> [WHAT IS BEING ASKED]
Reproduce, unaltered, the line with "(d.head || d.body).appendChild(s);" along with every line that follows it in the records, up to the last.

> [EXCERPTED RECORDS]
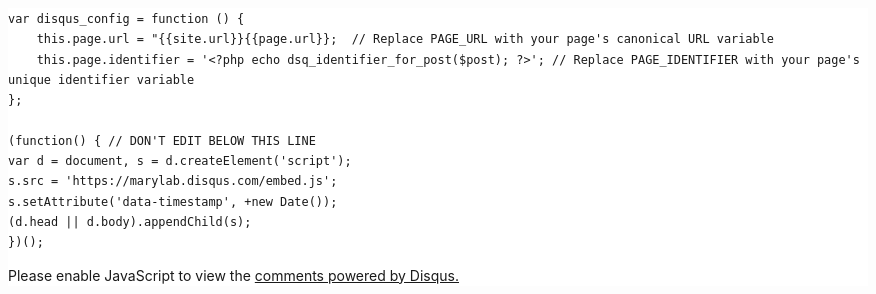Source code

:     var disqus_config = function () {
        this.page.url = "{{site.url}}{{page.url}};  // Replace PAGE_URL with your page's canonical URL variable
        this.page.identifier = '<?php echo dsq_identifier_for_post($post); ?>'; // Replace PAGE_IDENTIFIER with your page's unique identifier variable
    };
    
    (function() { // DON'T EDIT BELOW THIS LINE
    var d = document, s = d.createElement('script');
    s.src = 'https://marylab.disqus.com/embed.js';
    s.setAttribute('data-timestamp', +new Date());
    (d.head || d.body).appendChild(s);
    })();
</script>
<noscript>Please enable JavaScript to view the <a href="https://disqus.com/?ref_noscript">comments powered by Disqus.</a></noscript>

> [WRITTEN RESPONSE]
    (d.head || d.body).appendChild(s);
    })();
</script>
<noscript>Please enable JavaScript to view the <a href="https://disqus.com/?ref_noscript">comments powered by Disqus.</a></noscript>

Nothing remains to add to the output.